The project won't make as much money as promised by the folks at Kinder Morgan, finds new report

Proposed pipeline project doesn't reflect fluid changes to the global oil markets

BURNABY (NEWS 1130) – Does Kinder Morgan’s controversial Trans Mountain pipeline expansion from Alberta to Burrard Inlet still make financial sense?

A new report from a former federal energy researcher suggests the project is based upon overly-rosy assumptions and out-of-date data and will not deliver the $73-billion in revenue over the next 20 years promised by the company.

David Hughes, who contributes to the Canadian Centre for Policy Alternatives, says the arguments made by Kinder Morgan and the federal and Alberta governments don’t reflect changes in global oil markets.

“I did a survey of the existing international oil price situation over the last 18 months and whereas there was a large price differential between the international price of oil [Brent Crude] and the North American price [West Texas Intermediate] between 2011 and 2014, it has now decreased,” Hughes tells NEWS 1130.

He says the differential was about $20 in 2012 and it averaged 82 cents in 2016.

The lower price for North American oil as Trans Mountain was going through the approval process was caused by a bottleneck of crude created by increases in fracked oil in the US.

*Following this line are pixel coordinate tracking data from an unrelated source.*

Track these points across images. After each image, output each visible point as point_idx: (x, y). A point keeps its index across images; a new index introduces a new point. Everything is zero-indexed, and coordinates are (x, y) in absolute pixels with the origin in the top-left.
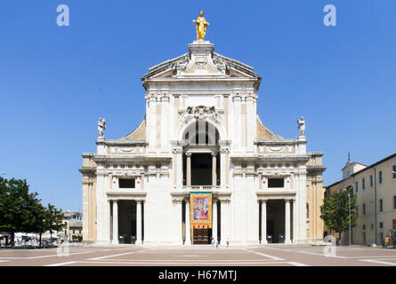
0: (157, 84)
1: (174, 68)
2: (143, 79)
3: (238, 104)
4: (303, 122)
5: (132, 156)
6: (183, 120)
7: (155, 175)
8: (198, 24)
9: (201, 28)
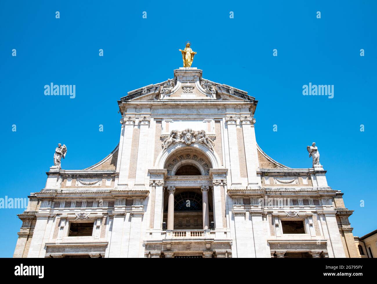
0: (136, 107)
1: (157, 92)
2: (120, 102)
3: (232, 128)
4: (316, 148)
5: (95, 190)
6: (165, 146)
7: (123, 215)
8: (185, 53)
9: (188, 56)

“Basically shale oil caused a glut and they couldn’t move it to the US Gulf Coast. It was more or less stranded and that drove the price down. Since 2014, they have built two pipelines — the southern leg of Keystone XL — and they have reversed the Seaway Crude Pipeline. Now there’s lots of capacity to move oil and the price is back to what it was historically,” Hughes explains, adding when Trans Mountain, Northern Gateway and the Energy East pipelines were proposed in Canada, they made sense, but that is no longer the case.

He concludes the claims the pipeline expansion will open up Asian markets and increase the price of Alberta crude no longer hold true and also questions the need for dramatically increasing the capacity of the Trans Mountain pipeline given the realities of production in Alberta’s oilsands.

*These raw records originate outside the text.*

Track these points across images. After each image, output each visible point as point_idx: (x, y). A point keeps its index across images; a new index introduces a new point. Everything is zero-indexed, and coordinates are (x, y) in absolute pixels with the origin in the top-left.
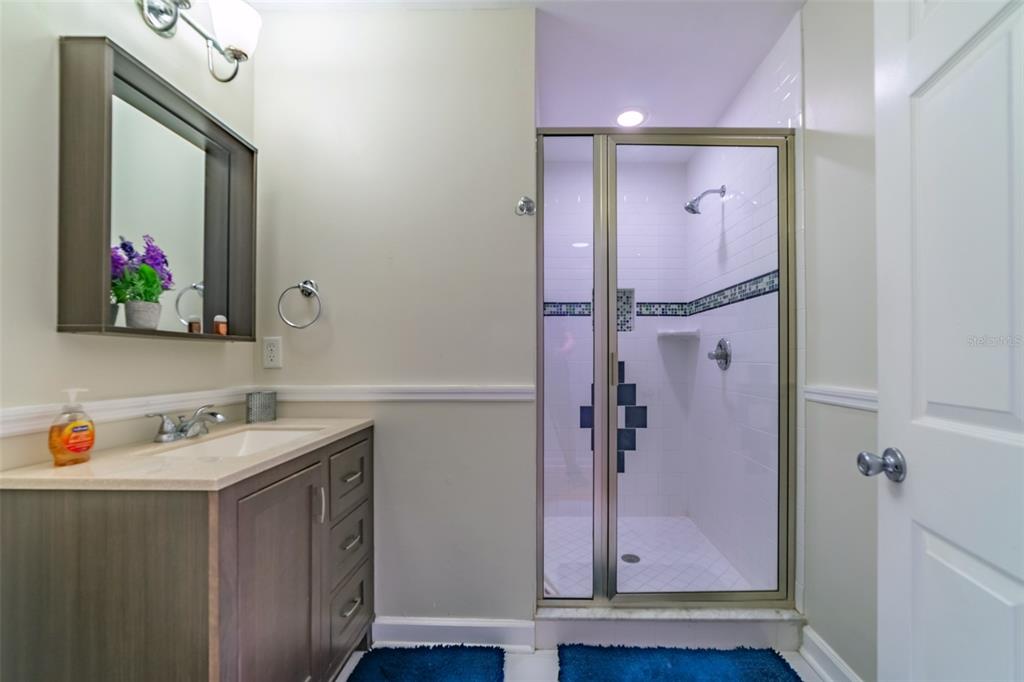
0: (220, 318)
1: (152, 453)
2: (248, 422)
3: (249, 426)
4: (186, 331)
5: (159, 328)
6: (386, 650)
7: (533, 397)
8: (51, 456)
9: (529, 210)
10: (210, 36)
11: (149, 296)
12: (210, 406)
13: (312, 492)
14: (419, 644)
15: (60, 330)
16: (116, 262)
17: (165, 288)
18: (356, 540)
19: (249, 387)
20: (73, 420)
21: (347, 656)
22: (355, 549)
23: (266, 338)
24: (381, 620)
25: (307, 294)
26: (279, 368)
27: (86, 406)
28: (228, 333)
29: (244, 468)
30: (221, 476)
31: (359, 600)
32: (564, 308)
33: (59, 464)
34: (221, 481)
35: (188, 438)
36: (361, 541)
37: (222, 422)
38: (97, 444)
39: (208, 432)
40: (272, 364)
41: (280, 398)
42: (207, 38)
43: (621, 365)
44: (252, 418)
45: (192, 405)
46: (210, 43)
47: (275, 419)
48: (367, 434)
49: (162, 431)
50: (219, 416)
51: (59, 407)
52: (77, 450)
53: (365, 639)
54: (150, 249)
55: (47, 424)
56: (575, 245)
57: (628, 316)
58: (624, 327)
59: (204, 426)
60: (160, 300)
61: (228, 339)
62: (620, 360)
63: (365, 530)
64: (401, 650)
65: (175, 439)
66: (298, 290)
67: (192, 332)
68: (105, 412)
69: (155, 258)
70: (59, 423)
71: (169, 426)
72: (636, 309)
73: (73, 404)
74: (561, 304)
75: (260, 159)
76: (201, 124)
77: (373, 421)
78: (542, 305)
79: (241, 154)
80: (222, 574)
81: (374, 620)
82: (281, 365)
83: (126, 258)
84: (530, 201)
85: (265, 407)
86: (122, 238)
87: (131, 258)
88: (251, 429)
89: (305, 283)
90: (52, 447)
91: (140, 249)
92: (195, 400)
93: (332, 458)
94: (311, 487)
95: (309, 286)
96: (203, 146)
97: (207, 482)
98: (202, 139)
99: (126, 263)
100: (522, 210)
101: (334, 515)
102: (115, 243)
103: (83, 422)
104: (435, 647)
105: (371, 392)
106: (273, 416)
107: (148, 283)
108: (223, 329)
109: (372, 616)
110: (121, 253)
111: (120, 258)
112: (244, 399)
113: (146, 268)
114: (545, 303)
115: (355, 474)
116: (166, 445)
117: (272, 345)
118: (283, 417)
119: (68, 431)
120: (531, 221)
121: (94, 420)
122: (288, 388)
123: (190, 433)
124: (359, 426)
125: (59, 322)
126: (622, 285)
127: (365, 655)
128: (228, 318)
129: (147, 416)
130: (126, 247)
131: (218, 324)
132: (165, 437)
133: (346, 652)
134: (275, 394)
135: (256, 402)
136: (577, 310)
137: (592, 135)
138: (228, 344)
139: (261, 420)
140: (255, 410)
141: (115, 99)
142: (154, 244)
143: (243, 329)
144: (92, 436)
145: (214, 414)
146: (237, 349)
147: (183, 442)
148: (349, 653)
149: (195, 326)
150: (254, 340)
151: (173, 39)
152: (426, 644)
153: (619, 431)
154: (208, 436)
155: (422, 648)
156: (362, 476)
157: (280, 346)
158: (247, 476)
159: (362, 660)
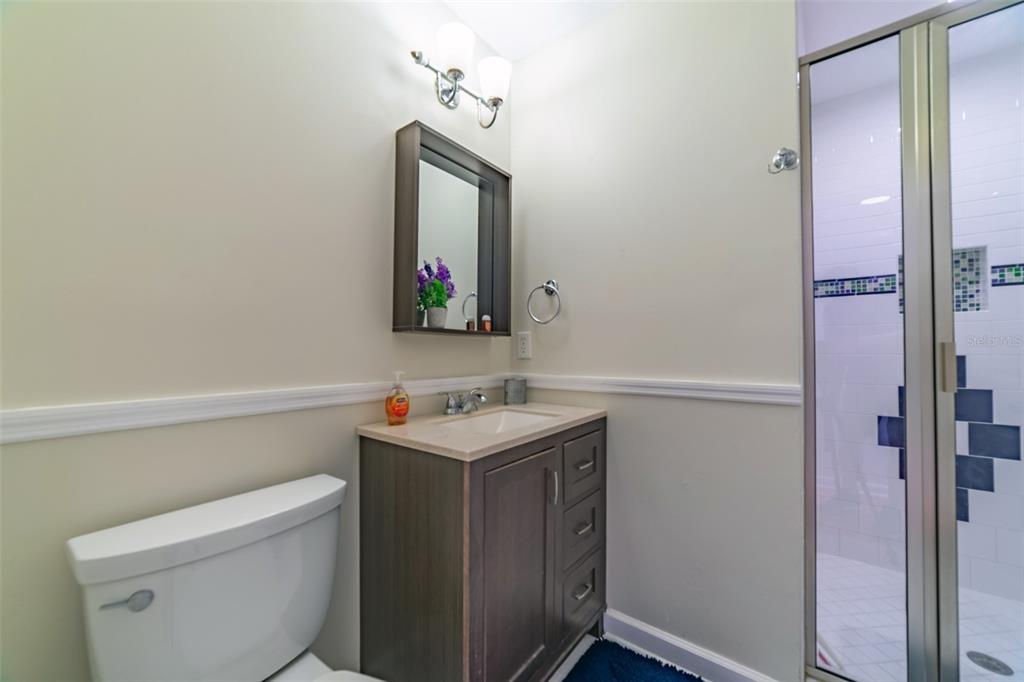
0: (486, 318)
1: (441, 423)
2: (506, 404)
3: (505, 407)
4: (465, 328)
5: (446, 327)
6: (615, 646)
7: (800, 400)
8: (386, 418)
9: (789, 164)
10: (478, 95)
11: (440, 304)
12: (479, 389)
13: (547, 475)
14: (651, 655)
15: (394, 330)
16: (421, 279)
17: (450, 296)
18: (587, 528)
19: (508, 374)
20: (398, 393)
21: (578, 637)
22: (586, 536)
23: (520, 333)
24: (611, 613)
25: (550, 292)
26: (529, 359)
27: (406, 385)
28: (492, 330)
29: (492, 444)
30: (474, 449)
31: (590, 587)
32: (848, 286)
33: (391, 424)
34: (472, 454)
35: (463, 413)
36: (593, 528)
37: (484, 403)
38: (409, 413)
39: (477, 409)
40: (523, 356)
41: (529, 385)
42: (477, 98)
43: (961, 361)
44: (508, 400)
45: (469, 387)
46: (479, 101)
47: (525, 402)
48: (600, 424)
49: (448, 407)
50: (483, 398)
51: (390, 384)
52: (399, 415)
53: (596, 625)
54: (440, 268)
55: (384, 396)
56: (864, 202)
57: (971, 289)
58: (963, 306)
59: (474, 404)
60: (447, 305)
61: (493, 335)
62: (959, 352)
63: (597, 518)
64: (631, 652)
65: (456, 413)
66: (543, 290)
67: (468, 331)
68: (417, 389)
69: (444, 274)
70: (391, 395)
71: (452, 402)
72: (990, 276)
73: (398, 382)
74: (843, 280)
75: (514, 183)
76: (476, 168)
77: (605, 412)
78: (811, 286)
79: (500, 182)
80: (471, 533)
81: (605, 611)
82: (530, 356)
83: (427, 276)
84: (791, 153)
85: (518, 392)
86: (425, 262)
87: (430, 276)
88: (508, 410)
89: (548, 283)
90: (387, 411)
91: (435, 270)
92: (470, 383)
93: (566, 445)
94: (546, 469)
95: (551, 286)
96: (477, 183)
97: (462, 453)
98: (476, 178)
99: (426, 280)
100: (778, 166)
101: (567, 499)
102: (421, 266)
103: (402, 396)
104: (667, 665)
105: (604, 383)
106: (523, 400)
107: (439, 294)
108: (488, 326)
109: (604, 606)
110: (425, 273)
111: (424, 276)
112: (503, 384)
113: (437, 282)
114: (815, 282)
115: (588, 462)
116: (451, 417)
117: (523, 339)
118: (531, 401)
119: (394, 401)
120: (792, 177)
121: (409, 394)
122: (537, 376)
123: (465, 409)
124: (593, 416)
125: (394, 325)
126: (959, 244)
127: (596, 642)
128: (492, 318)
129: (439, 394)
130: (428, 268)
131: (485, 321)
132: (449, 411)
133: (577, 634)
134: (525, 381)
135: (511, 387)
136: (870, 287)
137: (898, 33)
138: (493, 338)
139: (515, 403)
140: (511, 394)
141: (421, 161)
142: (443, 263)
143: (502, 327)
144: (407, 406)
145: (479, 396)
146: (499, 342)
147: (461, 416)
148: (581, 635)
149: (471, 325)
150: (510, 335)
151: (458, 107)
152: (658, 658)
153: (959, 458)
154: (477, 413)
155: (653, 660)
156: (594, 465)
157: (530, 339)
158: (492, 453)
159: (592, 646)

“If you look at the projected oil production scenarios that were used by Kinder Morgan and the National Energy Board when it approved it, they are much higher than later projections by the NEB and they didn’t include the impact of Alberta’s Climate Leadership Plan’s emission cap on the oilsands, which will limit production,” he says. “If you factor both of those together, the oil supply picture that was used by Kinder Morgan is 43 per cent higher than will actually be the case by 2038.”

And the now-approved Keystone XL project in the US along with the Line 3 expansion are expected to eventually export 1.2 million barrels of bitumen to the US Gulf Coast as well. Hughes argues that essentially makes Trans Mountain redundant.

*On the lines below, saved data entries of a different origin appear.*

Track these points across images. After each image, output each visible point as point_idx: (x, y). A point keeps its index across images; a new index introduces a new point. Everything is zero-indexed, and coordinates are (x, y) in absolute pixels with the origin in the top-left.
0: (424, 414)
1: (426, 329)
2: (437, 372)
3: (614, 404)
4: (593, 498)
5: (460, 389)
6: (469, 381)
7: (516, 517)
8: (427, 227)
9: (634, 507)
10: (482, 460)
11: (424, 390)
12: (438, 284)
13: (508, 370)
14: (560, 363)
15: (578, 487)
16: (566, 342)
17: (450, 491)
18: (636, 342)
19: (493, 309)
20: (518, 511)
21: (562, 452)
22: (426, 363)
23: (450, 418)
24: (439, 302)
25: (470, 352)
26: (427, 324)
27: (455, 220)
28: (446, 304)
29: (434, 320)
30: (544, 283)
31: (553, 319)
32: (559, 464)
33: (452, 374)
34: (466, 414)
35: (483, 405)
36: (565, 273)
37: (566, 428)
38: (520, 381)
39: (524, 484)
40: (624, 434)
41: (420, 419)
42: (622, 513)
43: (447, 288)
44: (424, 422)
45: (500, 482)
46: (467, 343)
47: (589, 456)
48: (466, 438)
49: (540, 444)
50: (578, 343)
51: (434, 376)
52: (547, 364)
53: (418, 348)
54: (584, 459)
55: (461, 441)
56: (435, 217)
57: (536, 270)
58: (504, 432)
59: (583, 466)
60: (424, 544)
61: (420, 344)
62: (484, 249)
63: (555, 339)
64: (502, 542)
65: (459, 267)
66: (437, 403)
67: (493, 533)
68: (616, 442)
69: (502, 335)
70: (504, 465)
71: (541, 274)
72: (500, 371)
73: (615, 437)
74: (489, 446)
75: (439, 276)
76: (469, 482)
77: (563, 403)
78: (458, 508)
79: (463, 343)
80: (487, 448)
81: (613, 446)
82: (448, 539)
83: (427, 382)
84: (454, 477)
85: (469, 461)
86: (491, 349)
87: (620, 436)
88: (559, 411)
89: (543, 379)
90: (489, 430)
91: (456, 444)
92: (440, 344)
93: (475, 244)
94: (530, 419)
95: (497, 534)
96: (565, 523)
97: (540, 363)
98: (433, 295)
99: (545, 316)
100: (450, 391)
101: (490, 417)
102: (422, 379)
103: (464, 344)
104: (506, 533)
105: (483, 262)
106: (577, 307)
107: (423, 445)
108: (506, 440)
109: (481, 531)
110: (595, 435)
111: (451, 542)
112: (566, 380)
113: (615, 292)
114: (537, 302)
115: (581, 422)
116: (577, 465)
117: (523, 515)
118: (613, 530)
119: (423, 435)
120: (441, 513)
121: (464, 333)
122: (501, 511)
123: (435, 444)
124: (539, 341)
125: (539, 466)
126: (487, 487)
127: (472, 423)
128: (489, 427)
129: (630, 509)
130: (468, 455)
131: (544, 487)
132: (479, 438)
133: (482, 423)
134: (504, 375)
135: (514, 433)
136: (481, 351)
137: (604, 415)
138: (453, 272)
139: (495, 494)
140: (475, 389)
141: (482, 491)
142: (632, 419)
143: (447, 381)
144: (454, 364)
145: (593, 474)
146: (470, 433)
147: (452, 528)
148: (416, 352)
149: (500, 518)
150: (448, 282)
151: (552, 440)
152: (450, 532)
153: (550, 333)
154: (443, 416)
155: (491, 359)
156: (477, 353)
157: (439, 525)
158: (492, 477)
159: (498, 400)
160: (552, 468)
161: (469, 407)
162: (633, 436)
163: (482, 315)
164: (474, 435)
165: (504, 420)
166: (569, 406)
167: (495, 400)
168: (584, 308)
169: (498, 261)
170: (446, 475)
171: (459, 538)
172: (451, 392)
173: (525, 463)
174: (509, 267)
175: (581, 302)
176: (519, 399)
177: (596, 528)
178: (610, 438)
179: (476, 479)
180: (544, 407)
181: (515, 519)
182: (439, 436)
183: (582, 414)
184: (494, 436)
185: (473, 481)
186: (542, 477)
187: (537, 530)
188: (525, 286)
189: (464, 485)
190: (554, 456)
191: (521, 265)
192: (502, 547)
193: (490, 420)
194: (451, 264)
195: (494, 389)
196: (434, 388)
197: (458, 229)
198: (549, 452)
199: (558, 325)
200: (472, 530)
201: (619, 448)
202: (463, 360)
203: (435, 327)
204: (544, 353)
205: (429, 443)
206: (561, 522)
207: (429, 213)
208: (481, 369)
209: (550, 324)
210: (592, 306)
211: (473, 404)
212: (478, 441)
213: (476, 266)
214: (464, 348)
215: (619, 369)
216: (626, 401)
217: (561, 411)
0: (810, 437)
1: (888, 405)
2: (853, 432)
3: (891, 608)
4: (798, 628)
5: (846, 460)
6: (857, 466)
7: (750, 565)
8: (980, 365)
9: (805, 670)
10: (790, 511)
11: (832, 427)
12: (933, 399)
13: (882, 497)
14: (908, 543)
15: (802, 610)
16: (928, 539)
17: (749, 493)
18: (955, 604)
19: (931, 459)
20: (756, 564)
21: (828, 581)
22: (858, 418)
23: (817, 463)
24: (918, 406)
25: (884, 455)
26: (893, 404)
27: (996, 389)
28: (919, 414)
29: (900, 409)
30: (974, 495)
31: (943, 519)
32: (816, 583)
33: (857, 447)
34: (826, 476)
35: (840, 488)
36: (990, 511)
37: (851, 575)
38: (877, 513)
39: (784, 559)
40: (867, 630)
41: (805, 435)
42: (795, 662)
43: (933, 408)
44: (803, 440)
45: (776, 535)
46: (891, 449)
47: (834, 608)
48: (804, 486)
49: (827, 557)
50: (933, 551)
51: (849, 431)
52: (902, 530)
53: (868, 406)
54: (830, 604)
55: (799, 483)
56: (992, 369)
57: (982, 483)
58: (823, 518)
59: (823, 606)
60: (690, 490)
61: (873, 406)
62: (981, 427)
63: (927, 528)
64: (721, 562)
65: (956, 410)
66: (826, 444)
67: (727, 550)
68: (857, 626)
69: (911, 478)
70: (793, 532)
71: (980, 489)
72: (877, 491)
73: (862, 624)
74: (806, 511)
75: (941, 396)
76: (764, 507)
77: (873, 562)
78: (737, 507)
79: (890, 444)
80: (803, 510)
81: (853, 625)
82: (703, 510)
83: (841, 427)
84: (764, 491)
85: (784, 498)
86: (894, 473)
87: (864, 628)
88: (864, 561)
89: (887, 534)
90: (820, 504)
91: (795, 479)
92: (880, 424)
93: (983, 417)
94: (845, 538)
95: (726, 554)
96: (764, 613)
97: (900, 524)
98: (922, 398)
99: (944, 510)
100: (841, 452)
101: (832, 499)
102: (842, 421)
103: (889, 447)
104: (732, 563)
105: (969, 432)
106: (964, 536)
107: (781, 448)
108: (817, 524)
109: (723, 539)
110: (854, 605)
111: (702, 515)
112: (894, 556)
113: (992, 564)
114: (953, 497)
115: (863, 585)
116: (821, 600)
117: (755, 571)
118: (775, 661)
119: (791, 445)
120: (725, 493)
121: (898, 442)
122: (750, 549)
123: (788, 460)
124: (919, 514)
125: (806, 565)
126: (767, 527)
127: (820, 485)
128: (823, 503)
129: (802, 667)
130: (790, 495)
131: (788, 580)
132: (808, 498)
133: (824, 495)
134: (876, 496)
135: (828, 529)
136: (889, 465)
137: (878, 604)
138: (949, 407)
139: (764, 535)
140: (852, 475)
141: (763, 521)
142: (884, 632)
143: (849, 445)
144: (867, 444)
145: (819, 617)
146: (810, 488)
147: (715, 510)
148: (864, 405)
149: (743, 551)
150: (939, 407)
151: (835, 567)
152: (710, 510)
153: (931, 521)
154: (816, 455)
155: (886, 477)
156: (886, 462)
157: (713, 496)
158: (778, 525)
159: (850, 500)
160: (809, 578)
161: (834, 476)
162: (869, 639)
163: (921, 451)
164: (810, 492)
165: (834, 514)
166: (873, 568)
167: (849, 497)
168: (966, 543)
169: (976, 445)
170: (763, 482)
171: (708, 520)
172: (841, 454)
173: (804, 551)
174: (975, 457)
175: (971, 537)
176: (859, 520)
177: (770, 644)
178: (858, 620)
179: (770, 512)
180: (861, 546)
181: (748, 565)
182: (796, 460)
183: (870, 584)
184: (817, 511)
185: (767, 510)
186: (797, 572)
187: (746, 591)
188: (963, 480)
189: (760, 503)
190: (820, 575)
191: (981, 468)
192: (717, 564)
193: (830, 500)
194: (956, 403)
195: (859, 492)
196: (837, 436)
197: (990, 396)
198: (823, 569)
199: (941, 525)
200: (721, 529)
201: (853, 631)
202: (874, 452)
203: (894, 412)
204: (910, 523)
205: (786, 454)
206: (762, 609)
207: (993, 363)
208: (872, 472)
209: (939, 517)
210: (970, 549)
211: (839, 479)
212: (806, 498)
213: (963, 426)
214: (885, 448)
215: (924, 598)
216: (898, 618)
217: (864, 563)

“And the fact that we now have three export lines approved — Line 3, Keystone XL and Trans Mountain — Trans Mountain makes the least sense given the rugged terrain it crosses and the fact we need a big ramp-up of tanker traffic into southern BC.”

Hughes suggests the National Energy Board knew — or should have known — it was using a “faulty” future oil supply projection as a basis for its approval for Trans Mountain in November 2014 and he would like to see Ottawa rethink its energy strategy. “It needs to be more holistic and look at all of these projects not in isolation but in terms of a master plan for the country, especially considering we made commitments to the Paris Accord on Climate Change.”